Смело написанная, эксцентричная сцена временами приближается к гротеску, оставаясь, однако, в границах жизненно возможного. Юродствующий брат Арканжиас жалок и страшен, бунт искаженной природы вызывает отвращение. «„Я когда верчусь, воображаю себя божьим псом, — объяснял он аббату Муре. — Глядите, вот я кувыркаюсь для святого Иосифа. А сейчас — для святого Иоанна, а теперь — для архангела Михаила. А это вот для святого Марка и для святого Матфея“. И, перебирая целую вереницу святых, он прошелся колесом по комнате».

Пока брат Арканжиас тешил ангелов, аббат Муре предавался размышлениям о своем проступке. Композиция данной сцены поддерживает впечатление параллельности развивающихся линий, глубокой внутренней общности, несмотря на их явное внешнее несходство. Брат Арканжиас галопировал верхом на стуле по кухне; буйствовал, пробуя силу; бился об заклад, что задом высадит дверь в столовую; громовым голосом распевал «Повечерие», в конце каждого стиха хлопая картами по ладони…

Аббат Муре изнемогал от скрытой «яростной, непрестанной битвы с самим собою». У него не хватало сил подняться. «Он приложил лоб к стеклу и глядел в ночной мрак, постепенно засыпая и впадая в оцепенение, похожее на кошмар».

Эти планы ассоциируются.
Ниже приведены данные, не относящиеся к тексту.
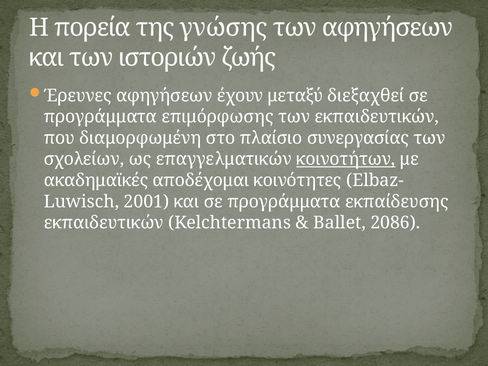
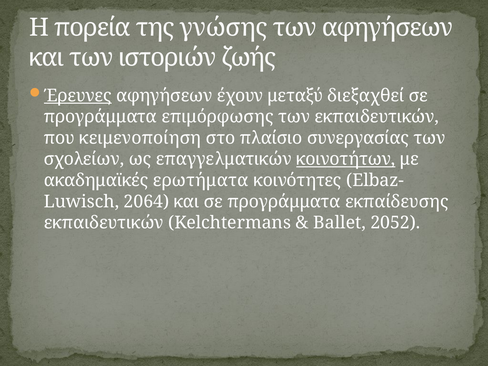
Έρευνες underline: none -> present
διαμορφωμένη: διαμορφωμένη -> κειμενοποίηση
αποδέχομαι: αποδέχομαι -> ερωτήματα
2001: 2001 -> 2064
2086: 2086 -> 2052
В сниженном виде, в уродливых патологических формах в Арканжиасе раскрывается черта, которая составляет важную сторону и образа Муре. Патологическая аффектация брата Арканжиаса и состояния религиозно-мистического транса, обычные для аббата Муре, имеют одно происхождение, относятся к области психических аномалий. Но, рисуя отклонения в сфере психики, Эмиль Золя в данном романе неизменно сохраняет социальный аспект. Недаром брат Арканжиас называл себя «божьим жандармом». Искореняя грех, как он его понимал, монах был «придирчив и усерден точно тюремщик», заделывающий каждую отдушину, «сквозь которую виднеется хотя бы клочок голубого неба». А сейчас он «бесконечно ликовал», увидев Альбину, уходившую под ливнем, который так и хлестал ее… «Мне теперь веселья на педелю хватит».

Накануне, близ селения Арто, защищаясь от града камней, которыми Арканжиас осыпал Жанберна, философ сказал монаху: «Вот надоел, скотина!.. Неужели придется разбить тебе голову, чтобы убрать тебя с дороги?»

Аббат Муре, изгнавший Альбину из церковного дома, с недоумением прислушивался к себе: «Иногда в нем звучит чей-то посторонний, не его голос». И ужасался своей жестокости: «Разве он сам обошелся бы с ней так дурно? Нет, нет, то был не он…» Но он сам как решил бы этот спор, от которого зависела не только его жизнь?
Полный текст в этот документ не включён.